One of the conceits of the film which I personally loved, although it has been done in many a film, were the hallucinatory appearances of Thatcher's husband, Dennis, played with such a charm that eccentric and daffy as he is drawn, I would be pleased to call him husband. From the time he meets her as a young up and coming businessman, and accepting her honest warning that she will not be the typical housewife and will be involved in statecraft, he is her buffer, even when she is not aware of it, and most of all, when she is not appreciative of it.
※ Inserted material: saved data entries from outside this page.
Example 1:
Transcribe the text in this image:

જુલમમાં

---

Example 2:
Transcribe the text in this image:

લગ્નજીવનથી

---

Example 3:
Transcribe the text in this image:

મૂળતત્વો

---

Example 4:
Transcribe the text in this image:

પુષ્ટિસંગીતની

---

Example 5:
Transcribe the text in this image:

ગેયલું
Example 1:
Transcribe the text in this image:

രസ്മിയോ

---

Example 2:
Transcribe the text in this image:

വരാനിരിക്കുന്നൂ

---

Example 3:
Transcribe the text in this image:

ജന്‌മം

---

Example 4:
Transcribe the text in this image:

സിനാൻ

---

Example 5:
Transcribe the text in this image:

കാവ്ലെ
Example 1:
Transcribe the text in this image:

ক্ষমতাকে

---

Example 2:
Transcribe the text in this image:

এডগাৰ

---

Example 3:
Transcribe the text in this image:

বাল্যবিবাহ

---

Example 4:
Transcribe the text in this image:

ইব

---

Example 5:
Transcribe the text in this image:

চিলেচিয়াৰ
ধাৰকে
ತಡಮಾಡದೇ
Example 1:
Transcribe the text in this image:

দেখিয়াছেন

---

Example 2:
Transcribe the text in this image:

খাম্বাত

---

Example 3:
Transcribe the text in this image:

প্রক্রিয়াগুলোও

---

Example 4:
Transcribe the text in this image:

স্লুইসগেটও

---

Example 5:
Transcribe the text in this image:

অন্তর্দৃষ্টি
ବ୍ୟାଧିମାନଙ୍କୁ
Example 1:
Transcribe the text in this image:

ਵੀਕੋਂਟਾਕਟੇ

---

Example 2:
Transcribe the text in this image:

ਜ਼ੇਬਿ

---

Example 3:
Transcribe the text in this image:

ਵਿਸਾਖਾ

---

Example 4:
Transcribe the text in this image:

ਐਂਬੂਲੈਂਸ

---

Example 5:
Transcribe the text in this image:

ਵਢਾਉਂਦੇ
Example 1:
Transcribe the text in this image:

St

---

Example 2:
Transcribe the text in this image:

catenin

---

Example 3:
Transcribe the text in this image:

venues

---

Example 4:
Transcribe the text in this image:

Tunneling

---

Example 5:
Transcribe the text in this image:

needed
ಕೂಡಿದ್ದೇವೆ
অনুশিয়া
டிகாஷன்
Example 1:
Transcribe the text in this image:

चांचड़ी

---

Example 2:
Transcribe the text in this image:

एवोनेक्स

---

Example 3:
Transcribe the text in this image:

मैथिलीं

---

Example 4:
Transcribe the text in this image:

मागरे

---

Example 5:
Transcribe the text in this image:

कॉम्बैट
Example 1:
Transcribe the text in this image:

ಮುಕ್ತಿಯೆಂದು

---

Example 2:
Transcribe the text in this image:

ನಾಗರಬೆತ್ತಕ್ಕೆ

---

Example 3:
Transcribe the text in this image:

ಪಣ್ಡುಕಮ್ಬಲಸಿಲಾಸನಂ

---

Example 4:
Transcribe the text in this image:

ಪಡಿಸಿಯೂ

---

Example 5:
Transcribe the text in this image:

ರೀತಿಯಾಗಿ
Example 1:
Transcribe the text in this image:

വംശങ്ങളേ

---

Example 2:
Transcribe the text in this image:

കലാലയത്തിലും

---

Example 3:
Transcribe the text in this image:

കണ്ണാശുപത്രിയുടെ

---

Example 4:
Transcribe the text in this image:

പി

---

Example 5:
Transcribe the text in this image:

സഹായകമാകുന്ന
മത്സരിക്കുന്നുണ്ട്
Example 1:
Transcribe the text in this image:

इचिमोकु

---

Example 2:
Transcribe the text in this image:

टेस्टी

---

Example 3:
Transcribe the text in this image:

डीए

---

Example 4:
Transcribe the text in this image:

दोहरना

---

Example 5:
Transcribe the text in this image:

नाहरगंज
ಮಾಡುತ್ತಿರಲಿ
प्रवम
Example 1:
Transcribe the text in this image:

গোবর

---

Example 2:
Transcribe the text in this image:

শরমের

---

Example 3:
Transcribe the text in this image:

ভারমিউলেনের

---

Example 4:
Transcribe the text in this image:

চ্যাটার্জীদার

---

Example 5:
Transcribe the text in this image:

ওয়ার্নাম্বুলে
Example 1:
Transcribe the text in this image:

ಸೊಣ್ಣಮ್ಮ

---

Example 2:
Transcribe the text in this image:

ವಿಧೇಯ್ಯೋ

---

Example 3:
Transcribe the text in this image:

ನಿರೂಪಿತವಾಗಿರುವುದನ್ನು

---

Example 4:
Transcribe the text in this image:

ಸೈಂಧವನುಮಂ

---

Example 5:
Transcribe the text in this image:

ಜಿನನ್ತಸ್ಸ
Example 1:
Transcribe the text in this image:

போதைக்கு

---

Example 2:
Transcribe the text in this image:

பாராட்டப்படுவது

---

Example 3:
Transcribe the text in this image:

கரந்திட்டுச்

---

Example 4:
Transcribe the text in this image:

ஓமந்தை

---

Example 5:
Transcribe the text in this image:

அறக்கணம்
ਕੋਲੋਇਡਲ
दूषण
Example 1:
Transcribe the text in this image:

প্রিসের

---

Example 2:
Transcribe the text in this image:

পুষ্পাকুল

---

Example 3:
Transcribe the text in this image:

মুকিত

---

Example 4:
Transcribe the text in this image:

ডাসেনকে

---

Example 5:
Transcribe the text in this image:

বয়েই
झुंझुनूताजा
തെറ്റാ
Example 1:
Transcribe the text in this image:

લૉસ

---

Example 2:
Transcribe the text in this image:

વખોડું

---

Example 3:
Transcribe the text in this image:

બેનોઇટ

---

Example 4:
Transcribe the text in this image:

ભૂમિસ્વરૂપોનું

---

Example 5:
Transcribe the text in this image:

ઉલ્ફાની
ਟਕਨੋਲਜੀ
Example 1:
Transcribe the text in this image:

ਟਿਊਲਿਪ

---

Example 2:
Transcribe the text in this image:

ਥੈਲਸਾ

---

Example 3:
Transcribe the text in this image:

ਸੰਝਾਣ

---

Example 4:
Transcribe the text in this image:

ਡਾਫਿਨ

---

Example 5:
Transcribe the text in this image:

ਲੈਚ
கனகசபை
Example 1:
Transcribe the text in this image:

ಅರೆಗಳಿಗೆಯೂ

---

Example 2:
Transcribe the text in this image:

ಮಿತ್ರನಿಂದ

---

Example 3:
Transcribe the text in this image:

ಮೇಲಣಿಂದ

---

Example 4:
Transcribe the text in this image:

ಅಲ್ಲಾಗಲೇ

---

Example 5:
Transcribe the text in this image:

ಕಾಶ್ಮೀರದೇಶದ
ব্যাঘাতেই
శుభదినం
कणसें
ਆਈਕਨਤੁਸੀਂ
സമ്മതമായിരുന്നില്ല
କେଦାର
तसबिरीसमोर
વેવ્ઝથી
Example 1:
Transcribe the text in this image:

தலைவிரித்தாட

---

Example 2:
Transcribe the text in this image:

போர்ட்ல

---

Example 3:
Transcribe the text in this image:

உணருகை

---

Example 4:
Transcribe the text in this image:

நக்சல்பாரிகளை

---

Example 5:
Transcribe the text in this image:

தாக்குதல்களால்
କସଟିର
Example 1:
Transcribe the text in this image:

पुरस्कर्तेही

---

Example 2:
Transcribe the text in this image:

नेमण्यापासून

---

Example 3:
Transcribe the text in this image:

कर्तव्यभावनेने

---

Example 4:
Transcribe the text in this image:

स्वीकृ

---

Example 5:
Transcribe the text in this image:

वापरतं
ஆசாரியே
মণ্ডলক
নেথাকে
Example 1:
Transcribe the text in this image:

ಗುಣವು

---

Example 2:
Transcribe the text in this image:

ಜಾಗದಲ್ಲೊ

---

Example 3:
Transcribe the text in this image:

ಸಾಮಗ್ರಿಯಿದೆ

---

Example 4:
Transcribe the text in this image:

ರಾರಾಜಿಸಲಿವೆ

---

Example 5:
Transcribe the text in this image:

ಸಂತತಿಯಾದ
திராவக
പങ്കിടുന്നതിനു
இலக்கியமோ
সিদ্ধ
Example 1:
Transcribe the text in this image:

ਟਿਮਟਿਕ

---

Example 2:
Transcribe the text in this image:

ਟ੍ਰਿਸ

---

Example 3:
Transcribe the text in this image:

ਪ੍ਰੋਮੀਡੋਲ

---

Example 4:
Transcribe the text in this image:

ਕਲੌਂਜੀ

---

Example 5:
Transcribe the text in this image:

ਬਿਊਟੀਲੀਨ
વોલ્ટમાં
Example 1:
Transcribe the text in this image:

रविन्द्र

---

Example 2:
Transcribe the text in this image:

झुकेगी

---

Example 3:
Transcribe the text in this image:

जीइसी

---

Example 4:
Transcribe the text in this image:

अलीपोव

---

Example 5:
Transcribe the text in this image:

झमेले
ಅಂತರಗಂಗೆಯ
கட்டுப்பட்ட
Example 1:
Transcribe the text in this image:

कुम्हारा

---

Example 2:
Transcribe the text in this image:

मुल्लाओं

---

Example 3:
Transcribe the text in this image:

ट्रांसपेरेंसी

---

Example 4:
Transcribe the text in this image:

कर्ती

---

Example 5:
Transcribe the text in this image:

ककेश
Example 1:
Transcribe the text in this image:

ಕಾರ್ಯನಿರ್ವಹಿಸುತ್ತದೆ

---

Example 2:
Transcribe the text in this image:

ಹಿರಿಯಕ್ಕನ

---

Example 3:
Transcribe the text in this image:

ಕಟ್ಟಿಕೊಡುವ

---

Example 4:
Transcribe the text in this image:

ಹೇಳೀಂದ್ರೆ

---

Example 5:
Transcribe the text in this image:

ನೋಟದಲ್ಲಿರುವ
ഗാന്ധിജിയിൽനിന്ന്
She paid a price for her choices. She had a son, Mark, who, at least according to the movie wanted little to do with her in her late age, no doubt a response to her lack of availability to him in his developing years. Her daughter is closer, but mother is, again according to the film, not hugely affectionate or grateful for that presence, since it is the absent boy she clearly prefers.
The moniker, "Iron Lady" was given to Thatcher by the Russians. Politically, philosophically, she was that indeed. But even the most astute, most forceful, most prominent individual fades into the past. But right now, she is brought, hat, purse, double string of pearls, and an unconvential mind and soul, back into our consciousness and the market place of ideas.